» **AVAILABLE DATA**:
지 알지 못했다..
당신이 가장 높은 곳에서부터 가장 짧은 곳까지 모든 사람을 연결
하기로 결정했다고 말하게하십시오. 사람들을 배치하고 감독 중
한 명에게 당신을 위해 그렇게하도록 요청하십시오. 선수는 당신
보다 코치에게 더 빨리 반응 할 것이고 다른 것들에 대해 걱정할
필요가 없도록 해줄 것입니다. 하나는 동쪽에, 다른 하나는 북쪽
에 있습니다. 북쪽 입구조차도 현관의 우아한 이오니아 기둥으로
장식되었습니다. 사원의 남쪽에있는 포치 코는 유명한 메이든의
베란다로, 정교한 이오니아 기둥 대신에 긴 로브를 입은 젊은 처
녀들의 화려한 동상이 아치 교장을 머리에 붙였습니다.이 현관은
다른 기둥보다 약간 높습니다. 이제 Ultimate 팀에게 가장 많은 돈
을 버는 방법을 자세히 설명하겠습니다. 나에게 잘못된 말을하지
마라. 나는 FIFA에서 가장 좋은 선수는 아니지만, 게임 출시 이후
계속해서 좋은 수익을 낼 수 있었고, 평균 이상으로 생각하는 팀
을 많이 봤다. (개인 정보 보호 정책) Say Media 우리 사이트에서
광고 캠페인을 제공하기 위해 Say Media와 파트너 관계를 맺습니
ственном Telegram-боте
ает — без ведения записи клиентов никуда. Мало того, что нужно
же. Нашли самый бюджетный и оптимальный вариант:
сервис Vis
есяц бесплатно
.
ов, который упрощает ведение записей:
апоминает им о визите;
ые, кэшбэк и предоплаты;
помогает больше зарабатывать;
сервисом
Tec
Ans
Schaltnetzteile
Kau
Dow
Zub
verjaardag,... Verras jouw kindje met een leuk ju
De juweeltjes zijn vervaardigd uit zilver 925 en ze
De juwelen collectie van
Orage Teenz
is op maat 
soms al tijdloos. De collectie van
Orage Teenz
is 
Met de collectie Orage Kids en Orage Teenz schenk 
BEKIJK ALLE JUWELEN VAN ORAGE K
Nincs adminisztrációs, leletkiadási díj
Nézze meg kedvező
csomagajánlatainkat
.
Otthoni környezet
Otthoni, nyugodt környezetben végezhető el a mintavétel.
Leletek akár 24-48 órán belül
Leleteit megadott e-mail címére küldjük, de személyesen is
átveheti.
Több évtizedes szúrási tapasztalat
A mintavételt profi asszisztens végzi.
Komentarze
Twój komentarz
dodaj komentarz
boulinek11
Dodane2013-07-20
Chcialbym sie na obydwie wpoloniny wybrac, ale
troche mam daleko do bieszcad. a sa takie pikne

» **WHAT THE TASK ASKS**: Each line in the listing above that contains "Otthoni" should be copied.

» **SOLUTION FOR THIS TASK**:
Otthoni környezet
Otthoni, nyugodt környezetben végezhető el a mintavétel.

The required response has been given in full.